- Folha de S. Paulo
Ter quatro dias distantes das preocupações econômicas e da briga política deveria ser direito humano básico
Nestes tempos, ter quatro dias distantes das preocupações econômicas e da briga política deveria ser um direito humano básico. Confesso que senti um certo prazer de ver as notícias na segunda-feira (24), constatar que as bolsas do mundo todo estão em queda livre graças à epidemia do coronavírus e, mesmo assim, sentir que aquilo não me diz respeito; pelo menos até quarta-feira (26).
A civilização exige a limitação dos prazeres e a organização para objetivos de longo prazo. Mas qual é o sentido de se viver num mundo em que apenas a lógica da produção e do planejamento importam, e em que as paixões sejam cada vez mais domadas? A vida também precisa ser aproveitada, e de preferência antes da distante aposentadoria.
De uns anos para cá, como forma de compensar os custos da civilização, vimos dando vazão justo ao lado mais sombrio de nossas paixões: ao desejo de morte e dominação, entregando cada vez mais espaço de nossas almas à mentalidade de guerra, da distinção amigo-inimigo, que é a lógica que leva ao totalitarismo. O real antídoto da violência de extrema direita, contudo, não é a polarização para a esquerda, e sim a subversão dessa lógica: a possibilidade da convivência alegre e despreocupada entre todos, independentemente da identidade de cada um. Em suma, um pouco de Carnaval.
É claro que, num mundo que força a politizar todo e qualquer ato (da escolha da roupa ao filme a que assistimos), cavar um espaço para a convivência e para o prazer sem sentido político direto é, no final das contas, também um ato político. Note aí o “também”: a política entra como acidente, jamais como motivação principal.
Se a festa popular se transforma em “luta” por qualquer causa que seja —mesmo uma causa boa e meritória—, deixa de ser festa. É bonito ver um Jesus favelado no desfile da Sapucaí. Assim como é renovador zoar em gritos de guerra as lideranças políticas que parecem odiar a própria existência do prazer. Mas se as “causas” tomarem a dianteira, a real causa de estarmos ali deixa de existir. Carnaval não é nem pode ser passeata. Nesse sentido, que bom constatar que a patrulha das fantasias não pegou para valer.

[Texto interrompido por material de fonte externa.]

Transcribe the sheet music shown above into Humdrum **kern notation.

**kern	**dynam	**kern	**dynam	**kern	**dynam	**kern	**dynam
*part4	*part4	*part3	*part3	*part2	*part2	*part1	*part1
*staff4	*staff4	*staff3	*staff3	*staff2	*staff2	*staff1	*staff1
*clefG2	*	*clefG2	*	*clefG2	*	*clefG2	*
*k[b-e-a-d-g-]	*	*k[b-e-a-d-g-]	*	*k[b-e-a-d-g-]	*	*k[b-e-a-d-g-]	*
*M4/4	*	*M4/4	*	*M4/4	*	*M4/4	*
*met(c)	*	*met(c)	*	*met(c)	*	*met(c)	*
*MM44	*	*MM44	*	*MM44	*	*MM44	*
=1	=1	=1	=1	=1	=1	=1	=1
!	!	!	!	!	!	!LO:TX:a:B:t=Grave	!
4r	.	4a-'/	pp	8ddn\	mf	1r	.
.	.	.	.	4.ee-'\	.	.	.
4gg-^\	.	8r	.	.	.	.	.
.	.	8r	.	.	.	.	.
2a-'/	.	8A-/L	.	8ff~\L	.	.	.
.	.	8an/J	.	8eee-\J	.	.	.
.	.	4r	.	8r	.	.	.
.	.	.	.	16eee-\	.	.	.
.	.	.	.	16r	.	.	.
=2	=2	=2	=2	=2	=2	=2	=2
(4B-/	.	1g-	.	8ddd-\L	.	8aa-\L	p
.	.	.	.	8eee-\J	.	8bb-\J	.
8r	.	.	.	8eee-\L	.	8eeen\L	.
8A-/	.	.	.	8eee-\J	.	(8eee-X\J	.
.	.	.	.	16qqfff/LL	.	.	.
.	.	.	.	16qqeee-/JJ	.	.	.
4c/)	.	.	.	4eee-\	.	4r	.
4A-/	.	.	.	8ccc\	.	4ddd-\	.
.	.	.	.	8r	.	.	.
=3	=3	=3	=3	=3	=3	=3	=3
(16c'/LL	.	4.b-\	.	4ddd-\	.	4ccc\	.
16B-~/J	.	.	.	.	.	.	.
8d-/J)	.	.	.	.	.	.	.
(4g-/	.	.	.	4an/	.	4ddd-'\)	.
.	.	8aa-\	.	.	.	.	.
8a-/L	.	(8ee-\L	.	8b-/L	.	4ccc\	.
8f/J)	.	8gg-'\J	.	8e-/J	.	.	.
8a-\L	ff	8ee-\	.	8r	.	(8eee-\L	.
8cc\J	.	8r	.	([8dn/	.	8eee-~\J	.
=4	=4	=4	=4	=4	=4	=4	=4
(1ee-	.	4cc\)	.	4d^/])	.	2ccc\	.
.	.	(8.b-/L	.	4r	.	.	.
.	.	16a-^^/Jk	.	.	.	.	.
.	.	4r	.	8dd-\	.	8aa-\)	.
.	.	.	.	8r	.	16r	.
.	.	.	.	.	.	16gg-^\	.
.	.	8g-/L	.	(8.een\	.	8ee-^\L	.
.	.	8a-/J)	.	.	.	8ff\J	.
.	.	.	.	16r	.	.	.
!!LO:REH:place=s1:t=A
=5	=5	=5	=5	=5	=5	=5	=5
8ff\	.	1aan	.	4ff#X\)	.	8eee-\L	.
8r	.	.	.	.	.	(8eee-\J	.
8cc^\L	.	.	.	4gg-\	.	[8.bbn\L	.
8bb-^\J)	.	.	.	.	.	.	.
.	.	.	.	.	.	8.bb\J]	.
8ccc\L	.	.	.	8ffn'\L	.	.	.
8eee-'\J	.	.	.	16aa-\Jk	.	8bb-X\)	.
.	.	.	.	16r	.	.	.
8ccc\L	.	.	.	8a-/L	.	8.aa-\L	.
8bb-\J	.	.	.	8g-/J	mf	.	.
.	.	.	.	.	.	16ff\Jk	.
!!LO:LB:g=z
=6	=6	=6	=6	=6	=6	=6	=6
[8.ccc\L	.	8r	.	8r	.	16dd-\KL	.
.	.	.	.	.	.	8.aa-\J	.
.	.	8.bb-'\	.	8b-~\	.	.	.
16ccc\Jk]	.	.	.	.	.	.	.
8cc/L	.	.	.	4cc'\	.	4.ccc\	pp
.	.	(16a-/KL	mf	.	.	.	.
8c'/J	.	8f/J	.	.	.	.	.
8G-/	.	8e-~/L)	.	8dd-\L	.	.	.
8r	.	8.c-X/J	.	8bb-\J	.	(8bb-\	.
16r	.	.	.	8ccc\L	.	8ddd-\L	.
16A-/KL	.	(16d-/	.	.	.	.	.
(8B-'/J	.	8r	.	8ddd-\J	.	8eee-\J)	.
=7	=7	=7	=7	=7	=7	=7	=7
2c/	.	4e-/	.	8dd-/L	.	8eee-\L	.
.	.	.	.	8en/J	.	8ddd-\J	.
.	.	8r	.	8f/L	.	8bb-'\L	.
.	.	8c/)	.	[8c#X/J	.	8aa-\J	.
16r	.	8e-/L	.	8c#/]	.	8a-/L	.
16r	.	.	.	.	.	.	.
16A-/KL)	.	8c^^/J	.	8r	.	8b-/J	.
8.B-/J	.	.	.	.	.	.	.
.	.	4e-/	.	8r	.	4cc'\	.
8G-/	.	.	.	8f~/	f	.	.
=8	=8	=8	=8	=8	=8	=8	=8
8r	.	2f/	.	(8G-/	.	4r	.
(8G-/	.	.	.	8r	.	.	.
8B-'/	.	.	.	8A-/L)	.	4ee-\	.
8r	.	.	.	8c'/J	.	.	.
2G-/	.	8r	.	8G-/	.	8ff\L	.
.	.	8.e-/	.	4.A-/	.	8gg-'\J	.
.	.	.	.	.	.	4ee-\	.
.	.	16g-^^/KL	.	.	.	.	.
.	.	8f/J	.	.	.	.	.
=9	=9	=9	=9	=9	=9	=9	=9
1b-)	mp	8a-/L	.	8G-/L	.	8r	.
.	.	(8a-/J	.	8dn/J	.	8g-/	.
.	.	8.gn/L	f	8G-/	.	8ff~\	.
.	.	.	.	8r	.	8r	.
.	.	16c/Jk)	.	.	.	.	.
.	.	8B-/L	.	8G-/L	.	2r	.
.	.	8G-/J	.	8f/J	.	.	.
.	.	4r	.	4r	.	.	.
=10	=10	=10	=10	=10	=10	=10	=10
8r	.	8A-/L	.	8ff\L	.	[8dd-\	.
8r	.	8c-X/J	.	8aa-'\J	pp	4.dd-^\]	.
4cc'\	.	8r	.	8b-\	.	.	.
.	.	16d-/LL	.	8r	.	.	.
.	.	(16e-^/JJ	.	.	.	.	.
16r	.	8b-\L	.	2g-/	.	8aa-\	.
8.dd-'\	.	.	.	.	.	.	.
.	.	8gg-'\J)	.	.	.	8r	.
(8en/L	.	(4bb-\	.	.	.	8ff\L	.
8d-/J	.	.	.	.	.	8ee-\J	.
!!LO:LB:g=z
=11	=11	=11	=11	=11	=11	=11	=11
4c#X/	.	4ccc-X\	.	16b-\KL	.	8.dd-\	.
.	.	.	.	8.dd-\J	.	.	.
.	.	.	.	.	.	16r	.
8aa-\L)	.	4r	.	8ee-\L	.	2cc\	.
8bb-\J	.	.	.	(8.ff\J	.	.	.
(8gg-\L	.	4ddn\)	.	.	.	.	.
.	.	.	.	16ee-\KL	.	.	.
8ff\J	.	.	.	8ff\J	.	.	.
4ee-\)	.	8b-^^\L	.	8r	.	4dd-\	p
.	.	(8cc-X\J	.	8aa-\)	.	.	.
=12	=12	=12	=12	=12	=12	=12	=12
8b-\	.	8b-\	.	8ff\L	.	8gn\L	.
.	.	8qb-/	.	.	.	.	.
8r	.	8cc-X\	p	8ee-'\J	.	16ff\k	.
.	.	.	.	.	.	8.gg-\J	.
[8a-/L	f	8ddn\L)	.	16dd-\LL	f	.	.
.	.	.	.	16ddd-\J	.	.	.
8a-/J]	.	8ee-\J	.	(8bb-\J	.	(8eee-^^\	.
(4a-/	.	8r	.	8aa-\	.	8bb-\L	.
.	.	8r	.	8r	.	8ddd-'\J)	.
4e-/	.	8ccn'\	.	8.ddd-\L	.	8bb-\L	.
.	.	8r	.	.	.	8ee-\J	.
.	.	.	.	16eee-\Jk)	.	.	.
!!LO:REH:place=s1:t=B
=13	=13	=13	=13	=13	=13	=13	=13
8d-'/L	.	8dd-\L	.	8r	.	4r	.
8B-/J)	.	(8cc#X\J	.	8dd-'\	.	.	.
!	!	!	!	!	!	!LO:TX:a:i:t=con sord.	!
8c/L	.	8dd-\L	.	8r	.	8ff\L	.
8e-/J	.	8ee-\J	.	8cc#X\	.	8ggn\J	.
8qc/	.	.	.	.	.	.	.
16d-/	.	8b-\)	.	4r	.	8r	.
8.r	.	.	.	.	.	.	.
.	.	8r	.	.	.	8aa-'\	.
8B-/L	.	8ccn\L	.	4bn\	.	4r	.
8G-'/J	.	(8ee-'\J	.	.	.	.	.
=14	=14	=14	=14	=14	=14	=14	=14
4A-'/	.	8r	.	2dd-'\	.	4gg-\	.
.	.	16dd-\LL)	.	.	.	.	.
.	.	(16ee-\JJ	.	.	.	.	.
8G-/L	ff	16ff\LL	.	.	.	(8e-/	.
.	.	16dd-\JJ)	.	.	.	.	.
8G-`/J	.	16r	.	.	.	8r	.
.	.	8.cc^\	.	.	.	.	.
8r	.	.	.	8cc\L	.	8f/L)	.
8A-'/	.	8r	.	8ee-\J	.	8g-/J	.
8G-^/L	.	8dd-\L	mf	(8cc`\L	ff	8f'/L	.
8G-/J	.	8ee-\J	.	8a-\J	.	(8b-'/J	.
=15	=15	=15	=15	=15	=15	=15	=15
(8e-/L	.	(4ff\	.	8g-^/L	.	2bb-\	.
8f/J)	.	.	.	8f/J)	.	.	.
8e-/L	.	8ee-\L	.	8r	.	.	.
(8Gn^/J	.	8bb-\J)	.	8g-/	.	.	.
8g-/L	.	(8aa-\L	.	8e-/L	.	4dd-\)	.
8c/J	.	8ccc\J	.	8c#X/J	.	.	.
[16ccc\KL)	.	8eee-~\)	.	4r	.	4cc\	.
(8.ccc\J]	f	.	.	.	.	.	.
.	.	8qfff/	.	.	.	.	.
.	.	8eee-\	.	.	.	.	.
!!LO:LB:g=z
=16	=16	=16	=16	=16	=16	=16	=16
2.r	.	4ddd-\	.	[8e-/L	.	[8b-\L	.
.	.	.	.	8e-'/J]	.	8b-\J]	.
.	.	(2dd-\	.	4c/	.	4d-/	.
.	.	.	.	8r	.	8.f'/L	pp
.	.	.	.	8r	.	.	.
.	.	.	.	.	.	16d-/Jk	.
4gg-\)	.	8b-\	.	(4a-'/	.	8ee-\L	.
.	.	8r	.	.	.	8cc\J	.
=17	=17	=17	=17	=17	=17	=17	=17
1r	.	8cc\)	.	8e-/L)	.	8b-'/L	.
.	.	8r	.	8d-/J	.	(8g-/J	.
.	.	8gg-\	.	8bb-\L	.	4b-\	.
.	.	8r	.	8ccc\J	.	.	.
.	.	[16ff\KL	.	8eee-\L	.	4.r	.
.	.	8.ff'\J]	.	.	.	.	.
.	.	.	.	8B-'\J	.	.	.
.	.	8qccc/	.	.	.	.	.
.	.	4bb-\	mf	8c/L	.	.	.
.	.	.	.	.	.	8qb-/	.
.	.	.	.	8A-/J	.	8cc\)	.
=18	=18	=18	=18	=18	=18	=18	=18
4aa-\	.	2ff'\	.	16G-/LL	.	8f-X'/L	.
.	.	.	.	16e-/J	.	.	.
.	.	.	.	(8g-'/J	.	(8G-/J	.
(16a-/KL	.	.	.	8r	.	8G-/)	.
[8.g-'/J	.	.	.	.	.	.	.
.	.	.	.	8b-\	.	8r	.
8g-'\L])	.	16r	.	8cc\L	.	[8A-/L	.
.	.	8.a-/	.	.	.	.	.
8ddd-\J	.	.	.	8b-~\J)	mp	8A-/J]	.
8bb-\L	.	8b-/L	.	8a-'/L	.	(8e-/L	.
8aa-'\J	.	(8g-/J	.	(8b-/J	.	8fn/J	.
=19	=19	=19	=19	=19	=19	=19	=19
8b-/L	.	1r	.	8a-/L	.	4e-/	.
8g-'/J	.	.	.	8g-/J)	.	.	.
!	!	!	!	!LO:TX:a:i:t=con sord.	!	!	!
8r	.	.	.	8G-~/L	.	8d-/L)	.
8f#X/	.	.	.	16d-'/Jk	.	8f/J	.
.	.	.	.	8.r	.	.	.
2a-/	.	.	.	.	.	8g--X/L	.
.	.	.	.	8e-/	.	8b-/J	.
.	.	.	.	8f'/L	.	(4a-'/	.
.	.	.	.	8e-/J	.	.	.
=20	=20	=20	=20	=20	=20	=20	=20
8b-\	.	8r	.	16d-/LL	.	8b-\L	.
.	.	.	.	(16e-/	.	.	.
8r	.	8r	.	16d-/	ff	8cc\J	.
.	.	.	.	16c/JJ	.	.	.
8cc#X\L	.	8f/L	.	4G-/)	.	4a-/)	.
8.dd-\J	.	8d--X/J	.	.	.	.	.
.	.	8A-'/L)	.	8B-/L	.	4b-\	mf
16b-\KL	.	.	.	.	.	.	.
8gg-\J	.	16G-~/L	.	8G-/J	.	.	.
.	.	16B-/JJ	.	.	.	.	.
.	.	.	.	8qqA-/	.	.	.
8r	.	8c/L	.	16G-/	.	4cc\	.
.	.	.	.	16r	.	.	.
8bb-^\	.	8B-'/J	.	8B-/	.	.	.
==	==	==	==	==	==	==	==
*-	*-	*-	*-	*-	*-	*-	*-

É claro que o sossego de uns é a oportunidade de outros. Enquanto pulávamos na avenida ou descansávamos na rede, o BNDES decidiu liberar empréstimos para produtores rurais cujo Cadastro Ambiental Rural (CAR) ainda esteja pendente. A invasão de terras indígenas pelo garimpo aumentou 91% no ano passado; o desmatamento da Amazônia, 29,5%. A catástrofe do clima que nada fazemos para evitar promete ser especialmente severa no Brasil. Sem falar na destruição das enchentes nas grandes cidades.
Com as bolsas desabando, nossa perspectiva econômica para o ano piora, aumentando no governo a tentação de uma guinada populista também na economia. Isso para não falar das forças policiais rebeldes que fazem das vidas dos cidadãos moeda de troca do corporativismo miliciano, tudo com apoio tácito da Presidência. E se o coronavírus nos pegar em cheio?
O pesadelo bate à porta. Razões para se preocupar, para lutar e para planejar não faltam. Mas, por favor, só a partir de quarta-feira. Ou quinta. Ou melhor: segunda de semana que vem, que ninguém é de ferro! No mundo inteiro, a luta pelo poder em sua pior faceta dá as cartas. O Brasil ainda tem o privilégio de sonhar que ela não tem a palavra final.
*Joel Pinheiro da Fonseca, economista, mestre em filosofia pela USP.